The horror section at the downtown Powell's makes me feel the same way. I grew up in Central Oregon, but my grandparents lived in Portland, so every few months, we'd cram into the truck and growl over the mountains for a visit. We had no local bookstore — outside of the sad little Waldenbooks in the Bend River Mall — so the Powell's visit took a lot of time and strategy. This was our literary haul for the next two months. We had to choose wisely.
For those who have never visited, the downtown Powell's takes up a whole city block. A giant concrete split-level sarcophagus of books. There is a ghost that haunts the water fountain. An urn of cremated remains that moves from room to room, depending on space. The shelves spill books, used and new, and the aisles buzz with the kind of diversity you'll only find at the DMV: dudes in suits and dudes in mud-caked cowboy boots, a woman with dreads and a woman with a tiara and a woman with bright blue hair.

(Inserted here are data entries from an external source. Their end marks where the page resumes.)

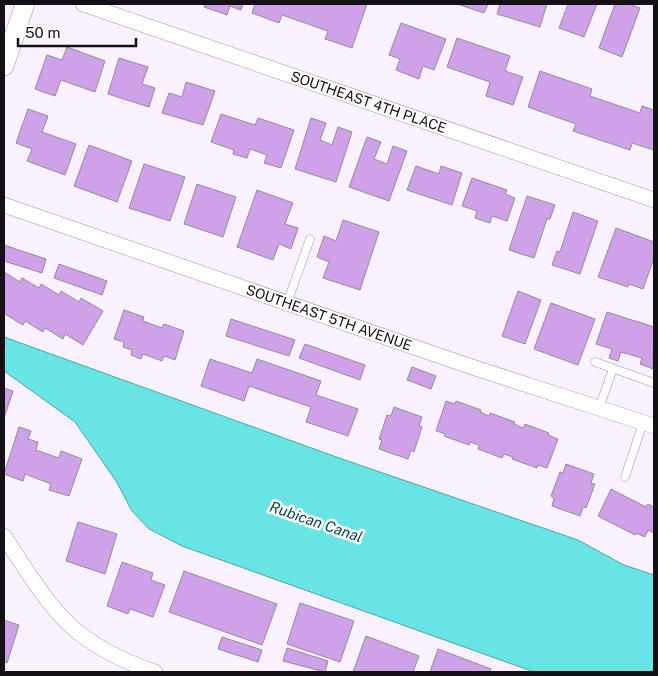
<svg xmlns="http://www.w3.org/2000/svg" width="658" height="676" viewBox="0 0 658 676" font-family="'Public Sans',sans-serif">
  <rect width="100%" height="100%" fill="#f9f1fd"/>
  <path fill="#69e4e4" stroke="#50a4a6" d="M4,337L342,459L578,540L624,565L654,575V672H534L182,546L149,529L132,511L116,481L75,422L4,371Z"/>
  <path fill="#cfa1e8" stroke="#95899c" d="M205,4H243L241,10L230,6L227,15L204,7Z
    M255,4H367L352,48L325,39L328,31L282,15L279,23L252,13Z
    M457,4H488L484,13Z
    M500,4H547L540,27L497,14Z
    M568,4H597L584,37L559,28Z
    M615,4H629L640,8L622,57L599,48Z
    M401,23L446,39L434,70L423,66L419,79L396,70L400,59L389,55Z
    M457,38L510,56L505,71L523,77L513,105L486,96L490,82L447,67Z
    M67,47L105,61L95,92L61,80L55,96L35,89L47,55L62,60Z
    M119,58L148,67L142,84L155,88L149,107L108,94Z
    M540,71L592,89L590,96L640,113L642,106L654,110V150L632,143L630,150L573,131L576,124L528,107Z
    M186,82L215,91L203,125L162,113L169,93L182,97Z
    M28,109L48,116L42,132L76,144L65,175L27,161L32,149L16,143Z
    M221,114L255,125L258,118L294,130L281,168L264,163L267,155L250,149L247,158L233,154L234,150L211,142Z
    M311,118L326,123L320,140L332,145L338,127L352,132L336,182L295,169Z
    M367,137L381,142L374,159L387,164L393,146L407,151L389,201L349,187Z
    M89,145L132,161L117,202L74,186Z
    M144,164L185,177L170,221L129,208Z
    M416,166L439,174L441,166L462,173L452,205L407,190Z
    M472,178L507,190L505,194L515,198L507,221L492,216L490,223L475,218L477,211L462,206Z
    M197,184L236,197L223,237L184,224Z
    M257,190L293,203L285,224L298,228L291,249L279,244L273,260L237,247Z
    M527,196L555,205L550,219H547L534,258L509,250Z
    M573,212L598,221L580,274L552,265L557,251L560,252Z
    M343,220L379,232L360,290L323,278L329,262L317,257L324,236L336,241Z
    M616,228L654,242V258L643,289L629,284L628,287L598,277Z
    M4,245L46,259L42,273L4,261Z
    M59,264L107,281L102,295L54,278Z
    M4,272L20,282L22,278L39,288L41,284L59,295L61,291L79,302L81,298L103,311L83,345L65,334L63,339L45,328L43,332L25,321L23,325L5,314L4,315Z
    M518,291L541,300L525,344L502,336Z
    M551,303L595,319L578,365L534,349Z
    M124,310L144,317L143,321L162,328L164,324L184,331L175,360L164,356L162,361L143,354L141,359L131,355L132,350L123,347L124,342L114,339Z
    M607,312L654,327L653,369L640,364L642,358L621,352L618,361L609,358L612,349L596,344Z
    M231,319L295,340L289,356L226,336Z
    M305,344L365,365L360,380L299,358Z
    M210,359L252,373L257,359L321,381L316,395L358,409L348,436L306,422L311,407L249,386L244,401L201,386Z
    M412,367L436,376L431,389L407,380Z
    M4,388L13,391L4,418Z
    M446,401L455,404L456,401L481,410L480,412L489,416L490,413L515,422L514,424L523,428L525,424L549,433L548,435L558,439L547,468L538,465L537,468L512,459L513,457L504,454L502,458L478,449L479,445L470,442L469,445L444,436L446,434L436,431Z
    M394,407L422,417L419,426L422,427L414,452L411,450L408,459L379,449L382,440L379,439L387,415L391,416Z
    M19,427L31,431L28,439L38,442L36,450L59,458L61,451L82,459L69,496L49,490L51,484L25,474L23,481L4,474Z
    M566,464L594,474L591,483L595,484L586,508L583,507L580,516L552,506L554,498L551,496L560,472L563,473Z
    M611,489L646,507L648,504L654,507V533L648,530L645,537L636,533L635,535L598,516Z
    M78,522L117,534L105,574L66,561Z
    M122,562L153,573L151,580L165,585L153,617L130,609L128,614L107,606Z
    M184,571L277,604L262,645L169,612Z
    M300,603L354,621L340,662L287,644Z
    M4,620L19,625L7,663L4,662Z
    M366,636L419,656L413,672H353Z
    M222,637L262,650L258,662L218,649Z
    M287,648L328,661L325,672L283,661Z
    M438,649L491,669L490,672H430Z"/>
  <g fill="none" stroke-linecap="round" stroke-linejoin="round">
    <defs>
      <path id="service" d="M287,303L310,239
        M595,362L654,383
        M599,408L613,369
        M625,477L643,423"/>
      <g id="minor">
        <path id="s1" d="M83,4L654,200"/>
        <path id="s2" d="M4,205L466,365L654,426"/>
        <path d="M4,536C51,608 69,643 155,672"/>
      </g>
      <path id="tertiary" d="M4,66L25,4"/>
    </defs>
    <use href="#service" stroke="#a195a8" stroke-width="9"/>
    <use href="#minor" stroke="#a195a8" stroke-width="16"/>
    <use href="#tertiary" stroke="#a195a8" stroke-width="20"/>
    <use href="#service" stroke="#fff" stroke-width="8"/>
    <use href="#minor" stroke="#fff" stroke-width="15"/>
    <use href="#tertiary" stroke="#fff" stroke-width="19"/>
  </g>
  <g text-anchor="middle" stroke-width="5" stroke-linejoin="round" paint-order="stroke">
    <g font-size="14" fill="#151017" stroke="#fff">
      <text dy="5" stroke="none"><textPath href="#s1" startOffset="302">SOUTHEAST 4TH PLACE</textPath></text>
      <text dy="5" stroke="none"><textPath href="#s2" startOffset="344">SOUTHEAST 5TH AVENUE</textPath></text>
    </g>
    <g font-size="15" font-style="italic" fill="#0a4445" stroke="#fff">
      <text transform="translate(316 522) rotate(19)" y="5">Rubican Canal</text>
    </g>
  </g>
  <rect width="658" height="676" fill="none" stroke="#151017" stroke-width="10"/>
  <path d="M18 38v8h118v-8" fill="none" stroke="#151017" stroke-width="2.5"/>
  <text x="25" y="38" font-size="15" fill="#151017" stroke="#ffffff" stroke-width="4" paint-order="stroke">50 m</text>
</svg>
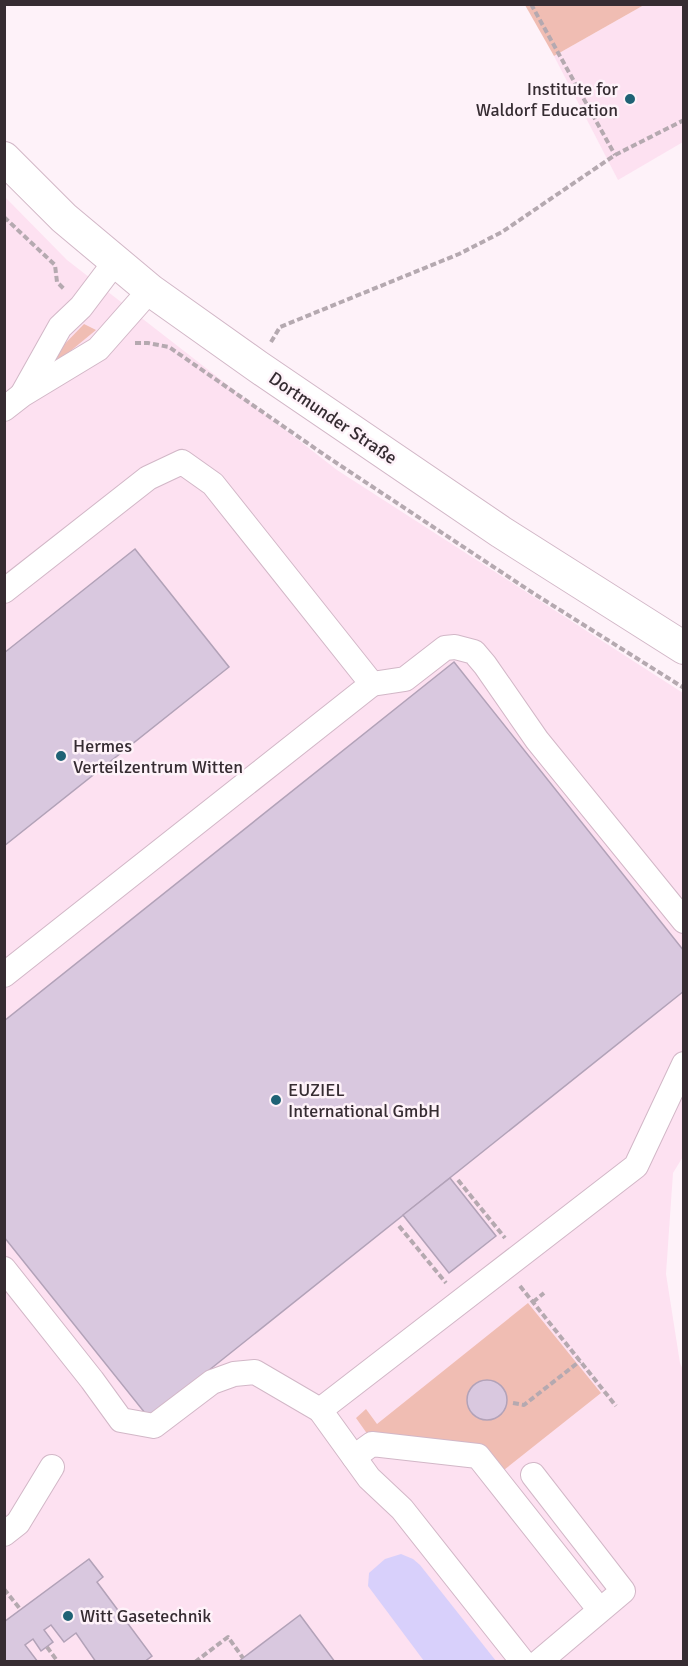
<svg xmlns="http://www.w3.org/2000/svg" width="688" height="1666" font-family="Signika,sans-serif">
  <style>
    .built { fill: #fde1f1 }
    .green { fill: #f0bdb3 }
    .water { fill: #d8d0fb }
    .building { fill: #d9c8df; stroke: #b2a2b8; stroke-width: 1.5 }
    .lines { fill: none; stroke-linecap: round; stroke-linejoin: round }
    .minor-casing { stroke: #d2b7c7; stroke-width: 26 }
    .major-casing { stroke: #d2b7c7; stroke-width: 34 }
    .path { stroke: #b5a9b0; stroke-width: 4; stroke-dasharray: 6 3; stroke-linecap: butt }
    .minor { stroke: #fff; stroke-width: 24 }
    .major { stroke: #fff; stroke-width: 32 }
    .poi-dot { fill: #1f6275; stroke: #fef2f9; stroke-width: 2 }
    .labels { text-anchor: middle; stroke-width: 5; stroke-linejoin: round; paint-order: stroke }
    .poi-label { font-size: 18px; fill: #362c32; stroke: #fef2f9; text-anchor: start }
    .street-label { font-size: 18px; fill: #362c32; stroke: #fef2f9 }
  </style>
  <rect width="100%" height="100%" fill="#fef2f9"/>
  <g class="built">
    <polygon points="644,5 683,5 683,142 618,180 554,56"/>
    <polygon points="4,196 67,260 337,470 683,693 684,1155 673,1173 666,1274 680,1363 683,1370 683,1661 5,1661"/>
  </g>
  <g class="green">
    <polygon points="525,5 644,5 554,56"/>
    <polygon points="84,324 96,330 62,358 57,359 58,351"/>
    <polygon points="528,1303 601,1393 504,1470 368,1435 356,1418 366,1409 377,1424"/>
  </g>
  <polygon class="water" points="401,1554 413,1559 420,1565 496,1661 424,1661 368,1586 369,1573 385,1559"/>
  <g class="building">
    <polygon points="135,549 229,667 4,846 4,653"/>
    <polygon points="454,662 684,951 684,991 149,1418 4,1237 4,1021"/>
    <polygon points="450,1178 496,1236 449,1273 403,1215"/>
    <circle cx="487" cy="1400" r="20"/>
    <polygon points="89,1559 103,1577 97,1582 152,1656 144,1662 96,1662 76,1633 64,1642 51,1625 44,1630 53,1642 41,1651 33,1639 25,1645 38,1662 4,1662 4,1622"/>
    <polygon points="300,1615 335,1662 238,1662 243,1658"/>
  </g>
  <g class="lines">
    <g class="minor-casing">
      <g id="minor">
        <polyline points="23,393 60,327 81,307 115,262"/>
        <polyline points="4,409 22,395 98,349 150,290"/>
        <polyline points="4,591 148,478 182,462 213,484 372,684 4,975"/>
        <polyline points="372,684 405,679 445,648 455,647 474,652 485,665 537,740 684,921"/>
        <polyline points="4,1269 92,1380 121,1420 154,1426 212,1382 234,1374 255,1372 320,1410 369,1478 402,1509 523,1662"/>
        <polyline points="320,1410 636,1166 684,1064"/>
        <polyline points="354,1457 372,1444 478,1456 599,1609"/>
        <polyline points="533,1475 623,1591 539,1662"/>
        <polyline points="4,1534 18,1523 52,1467"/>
      </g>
    </g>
    <g class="major-casing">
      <polyline id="major" points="4,158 64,218 150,290 257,366 501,532 684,648"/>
    </g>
    <g class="path">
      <polyline points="531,4 615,155"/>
      <polyline points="4,217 55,265 57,282 65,290"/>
      <polyline points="271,342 280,327 459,254 502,232 615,155 684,120"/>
      <polyline points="135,343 148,343 169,347 329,458 533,593 684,688"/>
      <polyline points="458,1180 505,1238"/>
      <polyline points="399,1226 446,1283"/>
      <polyline points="520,1286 616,1406"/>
      <polyline points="533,1302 544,1293"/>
      <polyline points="513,1403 524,1405 580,1361"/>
      <polyline points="4,1589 21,1610"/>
      <polyline points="47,1647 58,1662"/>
      <polyline points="195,1662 228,1637 243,1658"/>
    </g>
    <use href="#minor" class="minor"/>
    <use href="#major" class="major"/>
  </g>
  <g class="poi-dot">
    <circle cx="630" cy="99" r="6"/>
    <circle cx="61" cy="756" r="6"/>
    <circle cx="276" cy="1100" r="6"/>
    <circle cx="68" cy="1616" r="6"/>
  </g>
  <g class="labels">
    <g class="poi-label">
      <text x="618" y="95" text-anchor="end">Institute for<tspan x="618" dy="21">Waldorf Education</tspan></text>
      <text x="73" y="752">Hermes<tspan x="73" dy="21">Verteilzentrum Witten</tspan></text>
      <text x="288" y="1096">EUZIEL<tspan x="288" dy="21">International GmbH</tspan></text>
      <text x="80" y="1622">Witt Gasetechnik</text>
    </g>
    <g class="street-label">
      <text transform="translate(333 418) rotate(34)" y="6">Dortmunder Straße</text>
    </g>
  </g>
  <rect width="688" height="1666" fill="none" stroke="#362c32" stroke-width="12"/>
</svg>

A carnival of wonders for a kid from the boonies.
We would push our way through the 10th and Burnside doors, and the smell of paper and ink and glue (and oftentimes patchouli) would result in a sensory overload. I would feel jittery and starved. I cut through the Blue Room (which I always thought of as English class, home to all of the serious lit-e-ra-ture) and slowly, slowly made my way through the Gold Room, where all the sci-fi and fantasy and thrillers and horror novels could be found.
The smell there — sort of mildewy earthworm meets mottled paper — is one of my favorite smells. I remember the horror aisle as shadow-soaked, far from any window. Over the next few hours, I would pull down books and read from them and build a dark tower of mass-market paperbacks, the greatest treasure of my childhood.